### SUPPLIED PASSAGE
╭──

Why data is often bad and what you can do about it
In this blog post, I'm going to talk through what you can do to improve data quality. This covers three areas: automated issue detection, some techniques you can use to find errors, and most importantly, the people processes behind them.
Before we get going, it's important to note that bad data has a number of causes, some of which aren't under a company's control, e.g. ingesting 3rd party data. This means automated fixes aren't always possible. My belief is, even if you can't fix errors quickly, you need to know about them because your customers will.
Automate error detection
Automated error detection is the key to fixing data issues at a reasonable cost. The idea is, an automated system checks incoming data for a range of problems and flags errors or concerns. You can adapt these systems to give you error counts over time, the goal is measuring progress on reducing data issues, for example producing a daily data quality score.
The obvious objection is, if you can spot the errors, you should fix them in your data ingestion process so no need for an error detection system. Sadly, in the real world, things aren't so simple:
- If your data ingestion team was doing this already, there would be no data issues. The fact that there are errors tells you that you need to do something new.
- Ingestion systems focus on stability and handling known errors. Very rarely do they report on errors they can't fix. Frankly, for most dev teams, finding new data errors isn't a priority.
- The lead time to add new data quality checks to ingestion systems can be weeks or months. I've see people add new checks to standalone automated error checking systems in day.
If possible, an error detection system should integrate with a company's error ticket system, for example, automatically creating and assigning Jira tickets. This has some consequences as we'll see.
The people process
We can introduce as much error detection automation as we wish, but ultimately it's down to people to fix data issues. The biggest problem that occurs in practice is the split of responsibilities. In a company, it's often true that one team creates an automated system to find errors ('spotter' team) while another team is responsible for fixing them ('fixer' team). This sets up the potential for conflict right from the start. To win, you have to manage the issues.
- The 'spotter' team is creating more work for the 'fixer' team. The more productive the 'spotter' team is, the harder the 'fixer' team has to work.
- The 'spotter' team has to create meaningful error messages that the 'fixer' team has to be able to interpret. Frankly, technical people are often very bad at writing understandable error messages.
- For reasons we'll go into later, sometimes automated systems produce a tsunami of error messages, flooding the 'fixer' team.
- The 'fixer' team may have to work out of hours and resolve issues quickly, whereas the 'spotter' team works office hours and is under much less stress.
- The 'fixer' teams bears the consequences of any 'spotter' team failures.
- Goals (meaning, OKRs etc.) aren't aligned. One team may have an incentive to reduce errors, while a team they are reliant on does not.
I could go on, but I think you get the point.
Here's how I've approached this problem.
- I've made sure I know the complete process for resolving data issues. This means knowing who is responsible for fixing errors, how they do it, and the level of effort. It's important to know any external constraints, for example, if data is externally sourced it may take some time to resolve issues.

╰──

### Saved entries
╭──

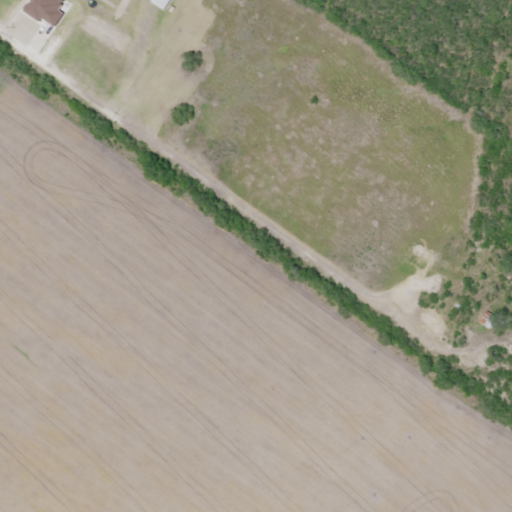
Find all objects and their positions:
building: (103, 33)
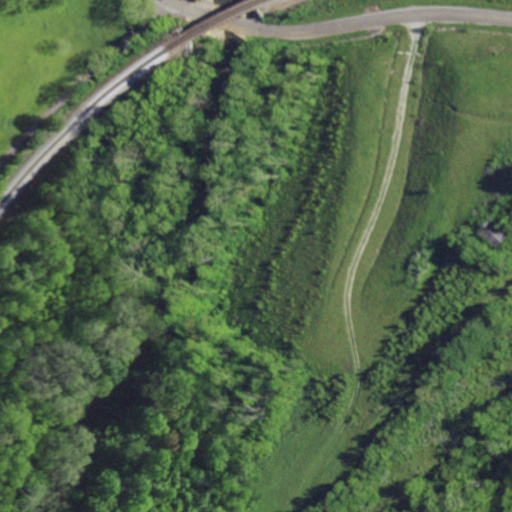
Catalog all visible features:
railway: (258, 4)
road: (176, 5)
road: (209, 19)
road: (371, 19)
railway: (214, 24)
road: (409, 33)
crop: (64, 59)
road: (83, 82)
railway: (83, 117)
building: (497, 232)
building: (497, 233)
road: (355, 258)
road: (408, 394)
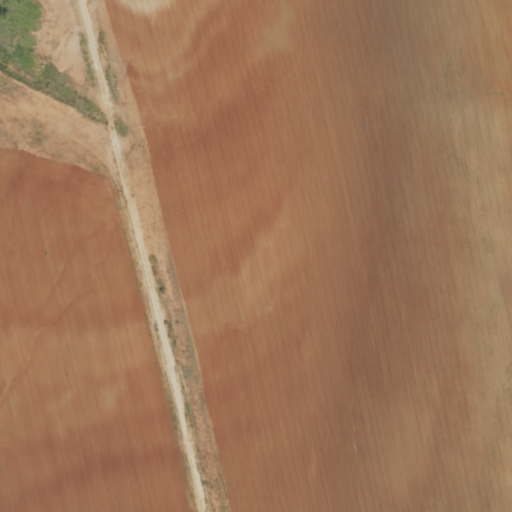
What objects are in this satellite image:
road: (100, 258)
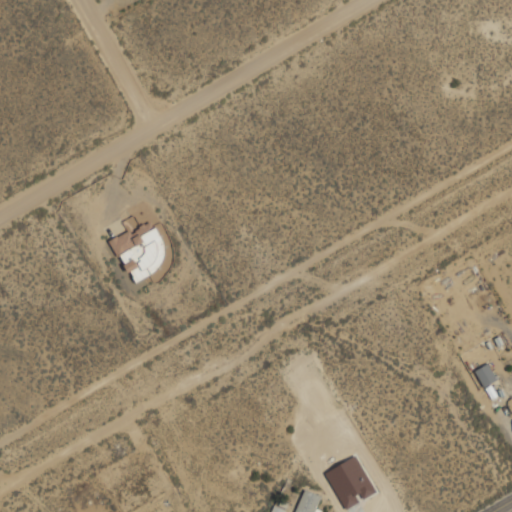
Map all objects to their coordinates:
road: (115, 61)
road: (182, 106)
building: (140, 248)
building: (141, 248)
road: (256, 340)
building: (486, 373)
building: (485, 374)
building: (511, 409)
building: (308, 501)
building: (308, 501)
road: (499, 504)
building: (277, 509)
building: (277, 509)
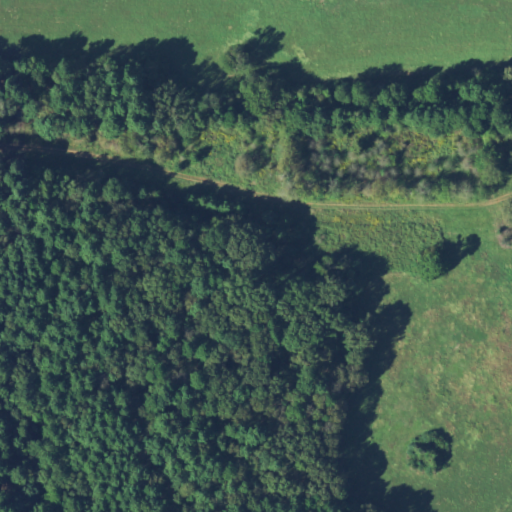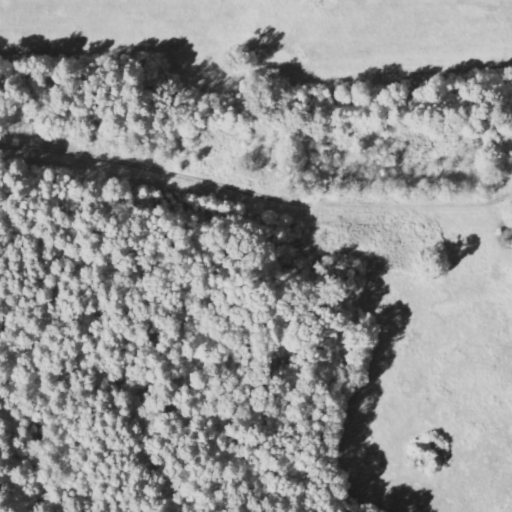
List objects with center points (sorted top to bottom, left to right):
road: (254, 193)
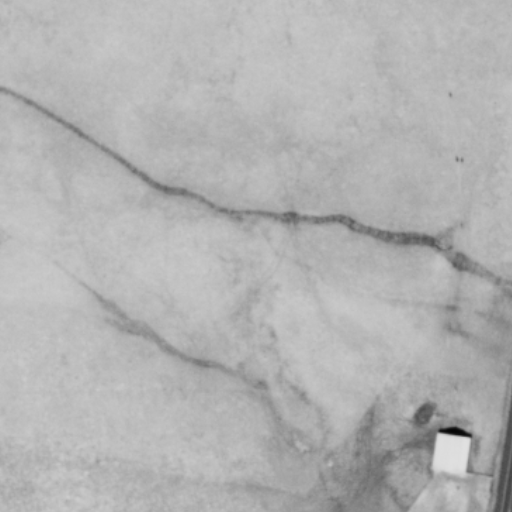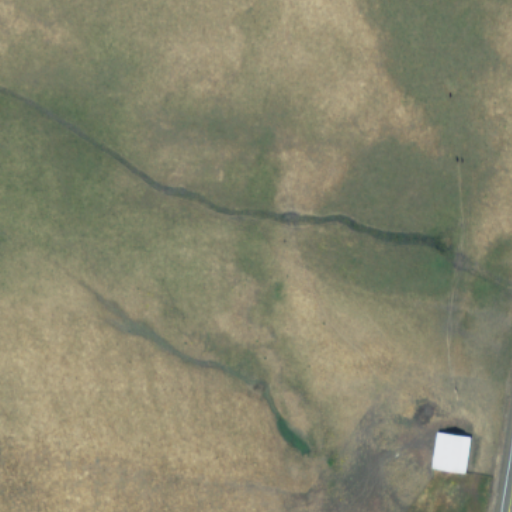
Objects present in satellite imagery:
crop: (244, 249)
building: (449, 450)
road: (507, 484)
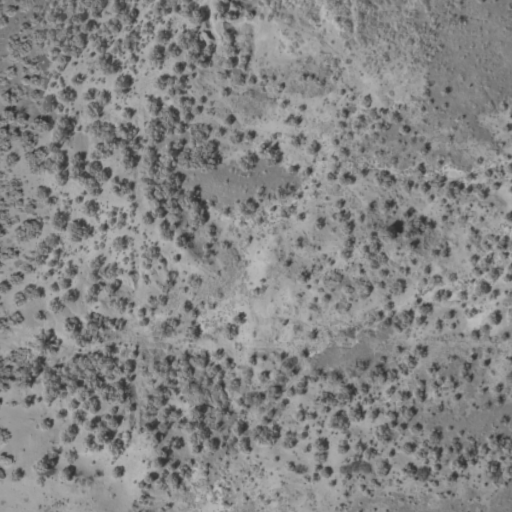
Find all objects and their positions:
road: (54, 75)
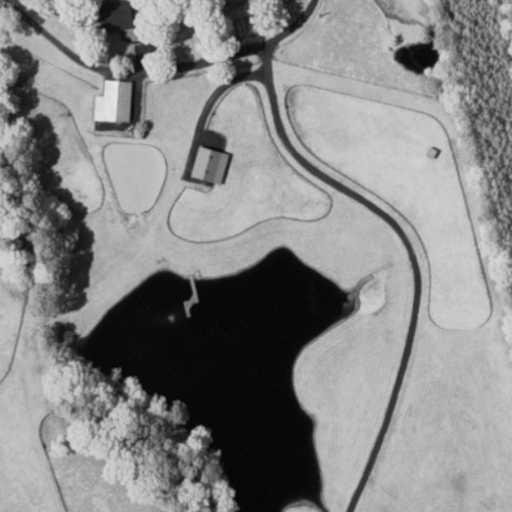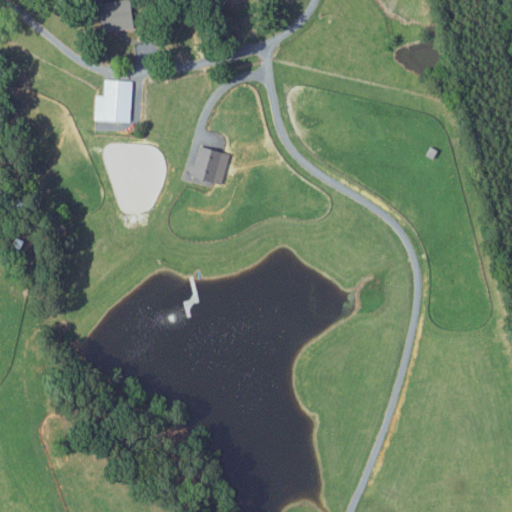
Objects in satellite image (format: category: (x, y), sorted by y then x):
building: (107, 14)
building: (110, 101)
building: (205, 164)
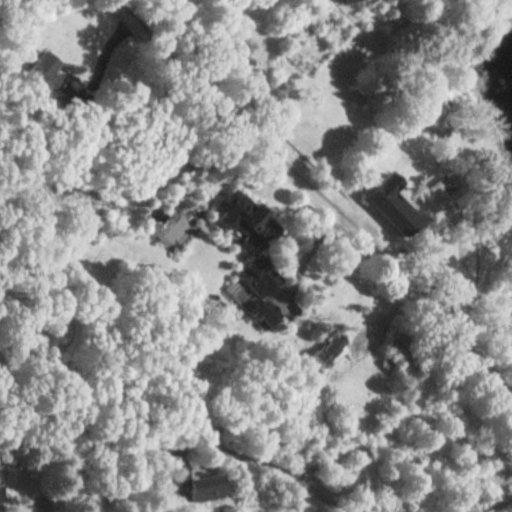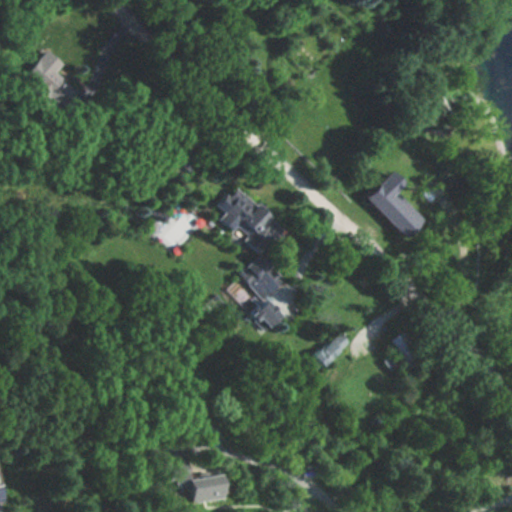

╰──

### WHAT TO WORK ON
(1) Retype part of the data quality post word for word. Begin at the words "The obvious objection" and stop after "isn't a priority.".
(2) Answer these questions from the data quality post:
(a) What example does the author give of a cause of bad data that isn't under a company's control?
(b) Which ticket system is named as an example of one an error detection system could use to create and assign tickets automatically?
(c) What name does the post give to the team that creates an automated system to find errors?
(3) List the three areas that the data quality post says it covers.

### LIST OF SOLUTIONS
(1)
The obvious objection is, if you can spot the errors, you should fix them in your data ingestion process so no need for an error detection system. Sadly, in the real world, things aren't so simple:
- If your data ingestion team was doing this already, there would be no data issues. The fact that there are errors tells you that you need to do something new.
- Ingestion systems focus on stability and handling known errors. Very rarely do they report on errors they can't fix. Frankly, for most dev teams, finding new data errors isn't a priority.

(2)
(a) Ingesting 3rd party data.
(b) Jira.
(c) The 'spotter' team.

(3)
- Automated issue detection
- Some techniques you can use to find errors
- The people processes behind them